Now I suppose he meant "formative," unless he was thinking of babies, you know, sucking on formula; I don't know, but probably he meant formative and that may even have been a typo, and it's not important, so I'm willing to concede him formative. Now he says then, "The childhood years may be perceived as being formative." Now, one would not think that there is a grammatical problem here, and unless one is paying a certain kind of attention to it, you go right by, but I was for some reason trapped by that modal auxiliary "may."
In the first place, what is the man saying, that we are formed in early childhood in some way? Well, that is not exactly a revolutionary notion. That, as a matter of fact, is a little bit too obvious to bother saying. Now that being so, having said such a banal and obvious thing, why does the man take great pains to say it as though he really hadn't said it?
Notice he doesn't say the childhood years are formative--they may, but it isn't even that they may be formative--they "may be perceived as being." He moves this perception away from himself.
It's almost as though he fears that later on someone will discover that they're not, and he can then say, Well, I didn't say they were, I said "they may be perceived as being formative." There is in this . . ., well, there is nothing else to call it -- mendacity.
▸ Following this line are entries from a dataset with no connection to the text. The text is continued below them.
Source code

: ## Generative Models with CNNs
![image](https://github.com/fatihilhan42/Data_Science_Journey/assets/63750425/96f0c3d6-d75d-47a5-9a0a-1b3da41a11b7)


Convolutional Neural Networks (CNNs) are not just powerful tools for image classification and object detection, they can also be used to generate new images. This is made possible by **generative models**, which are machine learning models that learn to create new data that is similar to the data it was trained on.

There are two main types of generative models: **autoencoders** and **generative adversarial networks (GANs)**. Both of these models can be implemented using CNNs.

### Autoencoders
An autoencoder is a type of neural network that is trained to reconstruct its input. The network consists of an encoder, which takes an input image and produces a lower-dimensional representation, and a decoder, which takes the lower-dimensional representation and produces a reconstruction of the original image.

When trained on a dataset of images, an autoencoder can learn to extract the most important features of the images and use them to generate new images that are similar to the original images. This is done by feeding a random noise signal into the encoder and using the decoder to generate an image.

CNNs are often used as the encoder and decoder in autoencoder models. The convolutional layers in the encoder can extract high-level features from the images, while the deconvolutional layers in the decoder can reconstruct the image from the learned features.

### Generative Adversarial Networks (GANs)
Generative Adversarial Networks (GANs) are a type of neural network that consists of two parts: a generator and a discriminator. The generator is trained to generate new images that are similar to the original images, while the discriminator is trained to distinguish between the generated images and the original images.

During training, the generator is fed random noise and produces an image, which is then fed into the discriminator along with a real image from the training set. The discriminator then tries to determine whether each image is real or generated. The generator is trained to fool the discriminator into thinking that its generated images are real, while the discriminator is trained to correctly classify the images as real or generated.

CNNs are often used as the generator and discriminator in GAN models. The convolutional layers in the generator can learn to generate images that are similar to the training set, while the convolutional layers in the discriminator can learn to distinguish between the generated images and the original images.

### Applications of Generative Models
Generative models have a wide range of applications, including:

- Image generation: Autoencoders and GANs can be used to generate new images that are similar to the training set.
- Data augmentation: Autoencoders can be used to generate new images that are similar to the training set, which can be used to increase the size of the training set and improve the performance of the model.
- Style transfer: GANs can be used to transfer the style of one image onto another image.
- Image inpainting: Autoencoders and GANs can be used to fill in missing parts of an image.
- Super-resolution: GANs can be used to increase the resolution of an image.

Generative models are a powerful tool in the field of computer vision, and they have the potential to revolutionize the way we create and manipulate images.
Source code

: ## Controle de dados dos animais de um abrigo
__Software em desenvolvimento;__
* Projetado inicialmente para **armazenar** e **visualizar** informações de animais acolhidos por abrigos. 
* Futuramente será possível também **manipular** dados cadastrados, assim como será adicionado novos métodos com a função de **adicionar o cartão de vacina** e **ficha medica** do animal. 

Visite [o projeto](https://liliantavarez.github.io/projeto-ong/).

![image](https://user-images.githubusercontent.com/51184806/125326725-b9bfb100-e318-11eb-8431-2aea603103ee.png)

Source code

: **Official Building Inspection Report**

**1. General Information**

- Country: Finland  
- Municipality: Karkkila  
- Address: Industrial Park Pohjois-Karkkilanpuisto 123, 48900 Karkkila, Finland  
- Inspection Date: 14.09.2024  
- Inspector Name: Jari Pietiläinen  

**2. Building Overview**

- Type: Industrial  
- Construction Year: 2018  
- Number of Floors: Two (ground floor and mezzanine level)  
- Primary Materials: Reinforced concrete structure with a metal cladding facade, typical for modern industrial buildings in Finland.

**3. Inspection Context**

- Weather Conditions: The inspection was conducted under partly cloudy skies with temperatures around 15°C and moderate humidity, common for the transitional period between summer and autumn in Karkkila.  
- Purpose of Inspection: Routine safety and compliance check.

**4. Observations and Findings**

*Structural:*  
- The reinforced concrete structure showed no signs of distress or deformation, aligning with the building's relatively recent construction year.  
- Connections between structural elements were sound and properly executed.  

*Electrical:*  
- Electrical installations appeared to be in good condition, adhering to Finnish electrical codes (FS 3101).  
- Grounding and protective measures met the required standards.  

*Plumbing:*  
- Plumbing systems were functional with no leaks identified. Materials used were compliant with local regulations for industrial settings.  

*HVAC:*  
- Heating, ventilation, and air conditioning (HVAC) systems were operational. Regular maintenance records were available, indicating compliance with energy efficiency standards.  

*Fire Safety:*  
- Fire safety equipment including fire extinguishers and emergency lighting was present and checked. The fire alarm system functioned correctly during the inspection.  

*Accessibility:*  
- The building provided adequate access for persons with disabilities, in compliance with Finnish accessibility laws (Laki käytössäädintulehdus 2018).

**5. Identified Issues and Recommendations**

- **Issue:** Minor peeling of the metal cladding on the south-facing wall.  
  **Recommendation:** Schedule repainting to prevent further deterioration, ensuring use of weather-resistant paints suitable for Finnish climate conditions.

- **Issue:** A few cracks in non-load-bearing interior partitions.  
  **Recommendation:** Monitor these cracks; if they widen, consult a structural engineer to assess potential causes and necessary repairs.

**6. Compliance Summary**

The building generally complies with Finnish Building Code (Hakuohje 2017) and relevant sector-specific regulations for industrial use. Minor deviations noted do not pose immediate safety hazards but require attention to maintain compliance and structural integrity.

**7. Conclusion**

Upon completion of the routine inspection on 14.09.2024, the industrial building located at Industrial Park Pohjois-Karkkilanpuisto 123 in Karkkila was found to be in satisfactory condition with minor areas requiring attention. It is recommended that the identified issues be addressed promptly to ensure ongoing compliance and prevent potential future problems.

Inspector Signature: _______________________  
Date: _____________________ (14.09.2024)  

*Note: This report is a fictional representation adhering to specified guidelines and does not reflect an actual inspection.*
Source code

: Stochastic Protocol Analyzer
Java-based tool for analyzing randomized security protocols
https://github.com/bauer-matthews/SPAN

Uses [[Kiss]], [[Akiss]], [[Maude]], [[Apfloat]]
Yes, this is a way of lying, and this is a way of doing another thing that seems to me very important in all considerations of literacy. This is another way of shrugging off responsibility.
When you and I speak to one another, of course, we take some responsibility, but when we write to one another, especially when we write in general to our fellows, we take on a tremendous responsibility, and if I write an article that I expect you to read, in effect I say, "Now just a minute, you sit down, don't do anything except listen to me; I am going to tell you something."
This is audacious; nevertheless, we do it all the time, and we must never forget its audacity because when I do ask that of you, I also now owe you something. I owe you, first of all, the best truth that I can tell you; I owe you also the courage out of which to tell it.
I do not really serve you properly when I give you mealy-mouthed mendacity, and when I myself try to evade responsibility even for the mildest of generalizations. It seems to me here there was an inescapable moral quality.